Incompatible Changes

  • None

New Features

Data Sync

  • Batch Sync: CSV files exported to AWS S3 now support tab delimiter separation.
  • Batch Sync: One-click table creation for Lakehouse target now supports automatic detection of PK fields from source primary key tables and reflects them in the CREATE TABLE statement.
  • Real-time Sync: Supports custom extended fields and setting them as composite primary keys for additional identification scenarios of source data.
  • Real-time Sync: Added display of the number of data rows requiring full synchronization from the source in the task details monitoring page, facilitating assessment of overall data volume and sync progress.

Task Development

  • Task Groups: Added new capabilities including adding downstream nodes within task groups, bucketing support for visualizations, and bulk download history management to help you manage tasks, analyze data, and retrieve results more efficiently. Specific features are as follows:
  • Task Groups: Task groups now support batch addition of downstream child nodes in a task's lineage chain based on a specific node. Supports adding single level, all levels, or custom levels. *Note: Task lineage chain refers to task chains that have been submitted and published to Operations Center.
  • Task Query Results: Visualization chart X-axis now includes bucketing capability. For time and date types, supports flexible data aggregation by time units such as year, month, day, etc.
  • Bulk Download: Added bulk data download history management. After clicking download, you can view download records from the past 3 days. Once the download link is generated, you can click to download. Download links are retained for a maximum of 1 hour.

Operations Center

  • Scheduled Task List: Added display of the most recent instance's run time and status information for the current scheduled task in the scheduled task list.

Monitoring & Alerting

  • Added health monitoring for real-time sync tasks to detect whether data is being consumed and processed normally (based on CheckPoint).

Optimizations

  • Product-wide: Global page design optimization, adjusted page adaptive capability based on browser width.

  • Data Sync:

    • Optimized batch sync page loading performance, improving page response speed and operation fluidity.
    • Field mapping in batch integration tasks now supports manual field selection and copying of field information.
    • SLS batch data integration supports passing parameters to specify data consumption start time and end time.
    • Optimized namespace selection behavior when Kafka is used as source in batch sync.
    • When creating new data sources for single-table real-time sync, only lists selectable data sources that support real-time reading.
  • Task Development:

    • Optimized operation experience within task groups, including editing canvas experience improvements such as quick operation methods, overall page layout, added operations jump, and improved prompt experience for moving/adding task group nodes.
    • SQL task data result table column settings now include search capability, supporting quick search and filtering of column information display.
    • Optimized behavior prompts in the visualization chart area when data query results return no field values.
    • When selecting a data table from the data tree and clicking query, if the current script cursor is not in the implementation area, the query information will automatically position to the code area upon insertion.
    • Optimized interaction behavior for slow page rendering when data query results contain very large data volumes.
    • Task parameter configuration dialog now supports direct modification and save capability.

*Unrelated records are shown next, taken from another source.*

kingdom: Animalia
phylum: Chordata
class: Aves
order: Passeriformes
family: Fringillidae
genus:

After configuring parameter information and clicking save, both the current script code and parameter information will be saved directly.
    • Optimized parameter value box to display full information with line wrapping when field information is too long.
    • Added entry point to cluster management page in the cluster selection area.
    • Refined handling of comma display for thousand separators in data query results.
  • Data Catalog:

    • Optimized data detail preview functionality to support users selecting all available cluster information under the current instance for data preview.
    • Added force refresh functionality to the data management table details page, supporting manual refresh of table details page to obtain latest metadata information.
  • Data Upload: Optimized backend performance for data upload, improving file upload response speed.

  • Operations Center: Optimized default configuration for instance reruns, with "include current node" selected by default.

  • Data Quality:

    • Automatically fills in and disables switching of the current workspace when creating new quality rules.
    • Enhanced display of quality rule IDs on the page to assist in distinguishing rules with identical or similar names.
    • Displays rule type and validation details in the validation content of quality rules.

Bug Fixes

  • Data Sync: Fixed issue with incorrect incremental sync results for PostgreSQL data source bit and varbit data types.
  • Task Development: Fixed issue where parameter values did not switch linkedly when the parameter value source was changed from task group parameters to task parameters.
  • Data Catalog: Fixed issue where custom service users were not visible or selectable on the authorization page.

Known Limitations

  • There are no known major limitations introduced in this release.